Correspondance de Voltaire/1771/Lettre 8306

Correspondance : année 1771GarnierŒuvres complètes de Voltaire, tome 47 (p. 450-451).
8306. — À M. THOMAS.
À Ferney, 14 juin.

Je vous aime, monsieur, de tout mon cœur, non-seulement parce que vous faites de très-beaux vers, mais parce que vous soutenez noblement l’honneur et la liberté des lettres.

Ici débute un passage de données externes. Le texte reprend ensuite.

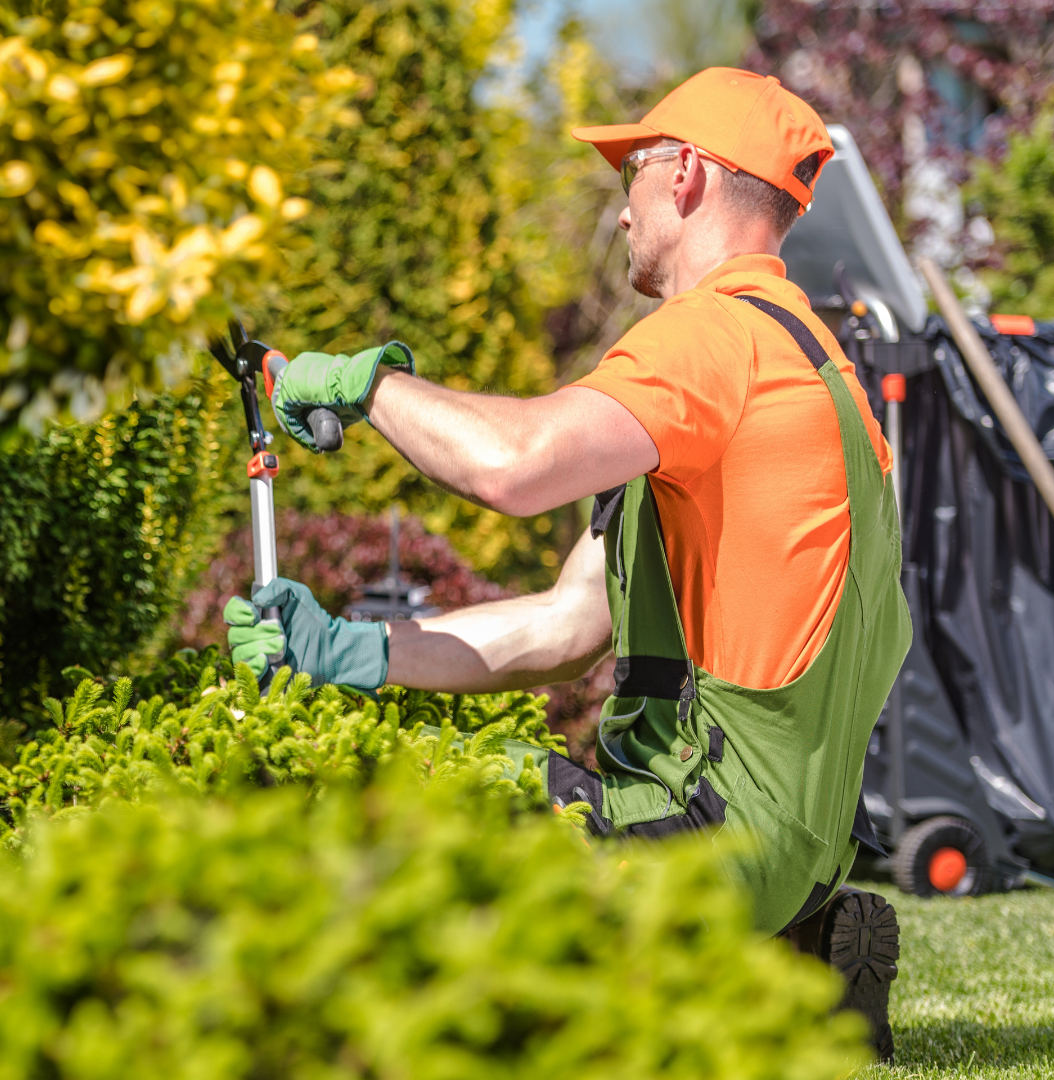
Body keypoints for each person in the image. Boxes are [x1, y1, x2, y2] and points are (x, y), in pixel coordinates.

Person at [223, 68, 910, 1058]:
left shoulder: (713, 339)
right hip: (791, 845)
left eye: (631, 171)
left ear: (688, 178)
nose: (620, 209)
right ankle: (796, 954)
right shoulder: (817, 362)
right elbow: (564, 626)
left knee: (416, 802)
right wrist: (341, 645)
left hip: (703, 833)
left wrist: (363, 386)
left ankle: (697, 974)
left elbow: (511, 467)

L’article Épopée[1] vous sera assurément très-utile ; vous l’aurez dans quatre mois, si la chambre syndicale est aussi exacte cette fois-ci qu’elle l’a été l’autre ; mais souvenez-vous bien que cet article Épopée n’est que dans votre génie. L’auteur de cet article s’est bien donné de garde de hasarder aucun précepte ; il ne connaît que les exemples. Il a traduit quelques morceaux des poëtes étrangers, et s’en est tenu là, comme de raison, laissant à tout lecteur la liberté de conscience qu’il demande pour lui-même.

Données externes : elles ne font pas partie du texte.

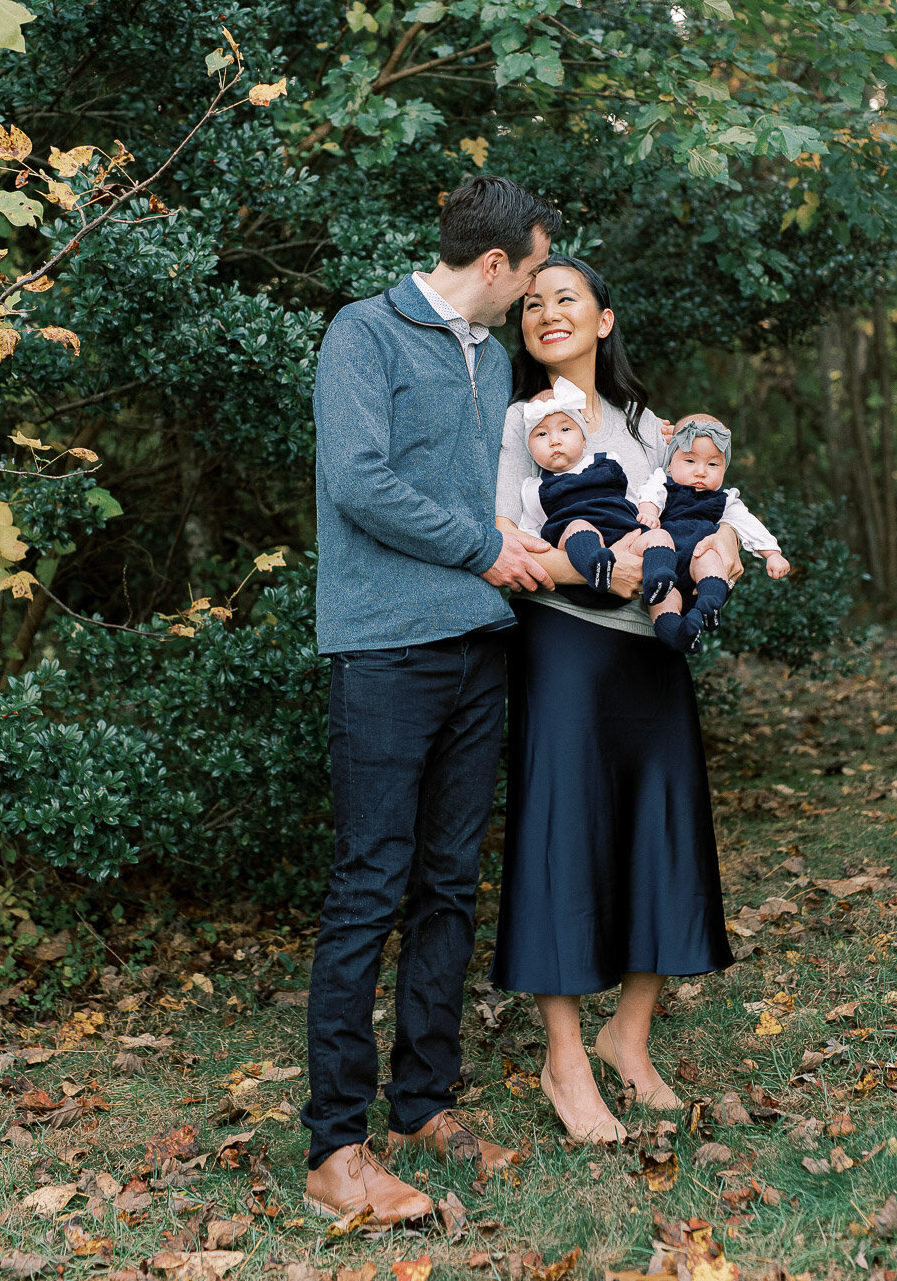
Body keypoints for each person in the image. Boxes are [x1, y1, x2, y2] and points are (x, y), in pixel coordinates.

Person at [302, 176, 562, 1223]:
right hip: (384, 649)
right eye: (534, 271)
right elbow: (360, 481)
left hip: (475, 647)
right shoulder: (362, 334)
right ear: (494, 265)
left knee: (451, 885)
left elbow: (482, 496)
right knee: (370, 887)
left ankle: (422, 1105)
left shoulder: (492, 356)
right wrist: (486, 548)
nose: (539, 292)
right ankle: (335, 1149)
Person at [491, 253, 740, 1145]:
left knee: (662, 830)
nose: (547, 313)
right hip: (565, 643)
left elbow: (694, 508)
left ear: (602, 319)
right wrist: (600, 567)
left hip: (655, 654)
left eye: (567, 299)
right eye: (531, 303)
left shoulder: (647, 423)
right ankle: (563, 1060)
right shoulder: (515, 419)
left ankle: (627, 1038)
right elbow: (501, 544)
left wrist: (718, 550)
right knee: (564, 836)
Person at [636, 412, 791, 654]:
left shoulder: (724, 500)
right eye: (690, 461)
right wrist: (649, 512)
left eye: (713, 464)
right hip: (667, 563)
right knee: (663, 602)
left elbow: (747, 523)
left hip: (698, 564)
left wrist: (772, 553)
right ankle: (679, 634)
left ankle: (709, 605)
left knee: (709, 556)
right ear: (670, 463)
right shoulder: (664, 484)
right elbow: (650, 494)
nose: (701, 472)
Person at [517, 376, 678, 607]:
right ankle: (597, 566)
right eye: (541, 434)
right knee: (578, 525)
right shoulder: (535, 489)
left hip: (625, 538)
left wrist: (647, 511)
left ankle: (657, 578)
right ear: (530, 450)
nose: (554, 440)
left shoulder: (608, 461)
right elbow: (529, 532)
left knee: (659, 536)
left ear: (584, 439)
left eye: (565, 429)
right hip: (581, 570)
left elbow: (629, 497)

Vous avez très-bien fait de choisir un héros[2] arrivé de la mer Glaciale. Nous n’en avons guère sur les bateaux de la Seine et de la Loire. Il est vrai que votre héros avait deux natures, il était moitié loup-cervier et moitié homme ; mais c’est l’homme que vous chantez.

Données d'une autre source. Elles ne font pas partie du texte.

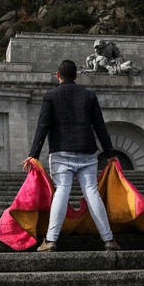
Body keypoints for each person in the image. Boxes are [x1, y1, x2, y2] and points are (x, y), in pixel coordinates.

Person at [23, 59, 120, 252]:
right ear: (76, 76)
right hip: (87, 151)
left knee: (62, 192)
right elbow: (99, 126)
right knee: (91, 192)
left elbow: (43, 126)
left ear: (58, 75)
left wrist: (33, 154)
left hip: (61, 151)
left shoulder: (50, 96)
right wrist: (110, 154)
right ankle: (108, 239)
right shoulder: (88, 95)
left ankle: (50, 240)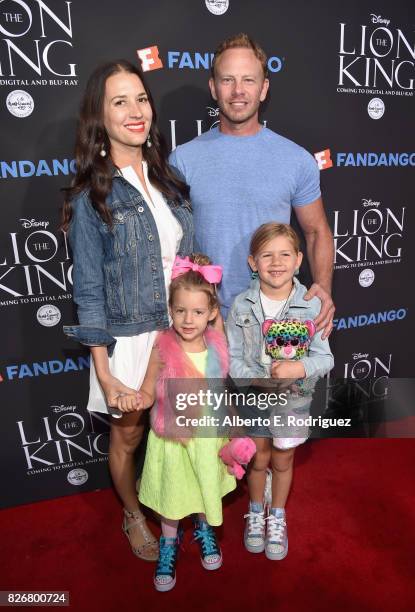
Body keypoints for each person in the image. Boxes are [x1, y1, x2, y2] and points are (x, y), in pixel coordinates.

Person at [62, 59, 193, 562]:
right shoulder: (92, 194)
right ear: (100, 116)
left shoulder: (170, 177)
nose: (136, 111)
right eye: (120, 102)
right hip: (129, 338)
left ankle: (179, 508)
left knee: (182, 431)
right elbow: (89, 290)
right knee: (129, 436)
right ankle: (133, 513)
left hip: (180, 331)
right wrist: (105, 373)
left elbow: (192, 263)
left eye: (141, 98)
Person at [169, 33, 335, 337]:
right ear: (213, 88)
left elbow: (316, 231)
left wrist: (323, 287)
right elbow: (168, 243)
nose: (237, 91)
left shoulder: (296, 160)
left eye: (248, 80)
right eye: (227, 80)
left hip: (277, 321)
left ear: (264, 89)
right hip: (203, 324)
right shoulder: (183, 160)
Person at [226, 223, 334, 560]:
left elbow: (325, 357)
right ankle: (256, 511)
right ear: (252, 262)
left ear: (299, 259)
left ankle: (277, 515)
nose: (276, 262)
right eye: (266, 255)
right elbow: (232, 360)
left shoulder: (311, 306)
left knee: (283, 461)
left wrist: (297, 368)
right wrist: (256, 380)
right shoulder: (241, 306)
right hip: (254, 400)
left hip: (293, 403)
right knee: (258, 460)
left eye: (285, 254)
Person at [135, 253, 236, 591]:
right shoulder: (162, 347)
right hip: (173, 440)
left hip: (208, 439)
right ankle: (168, 544)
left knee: (205, 488)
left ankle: (204, 529)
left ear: (211, 313)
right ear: (171, 311)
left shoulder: (217, 344)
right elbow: (148, 389)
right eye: (180, 310)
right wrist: (135, 398)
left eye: (197, 311)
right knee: (173, 497)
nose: (188, 319)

Savez-vous ce qui s’est passé, il y a un an, sur son tombeau ? L’impératrice de Russie y fit chanter un Te Deum en grec, pour la victoire navale dans laquelle toute la flotte turque avait été détruite. Un archimandrite, nommé Platon, aussi éloquent que celui d’Athènes, remercia Pierre le Grand de cette victoire, et fit souvenir la Russie qu’avant lui on ne connaissait pas le nom de flotte dans la langue de ses vastes États. Cela vaut bien, monsieur, nos sermons de Saint-Roch et de Saint-Eustache, et même nos itératives remontrances, qui font tant de bruit chez les Welches.

Soyez sûr, monsieur, que personne ne rend plus de justice que moi à votre génie et à vos sentiments, et que j’aime votre façon de penser autant que je hais la bassesse et la charlatanerie.

  1. Tome XVIII, page 564.
  2. Pierre le Grand ; voyez tome XLIV, page 69.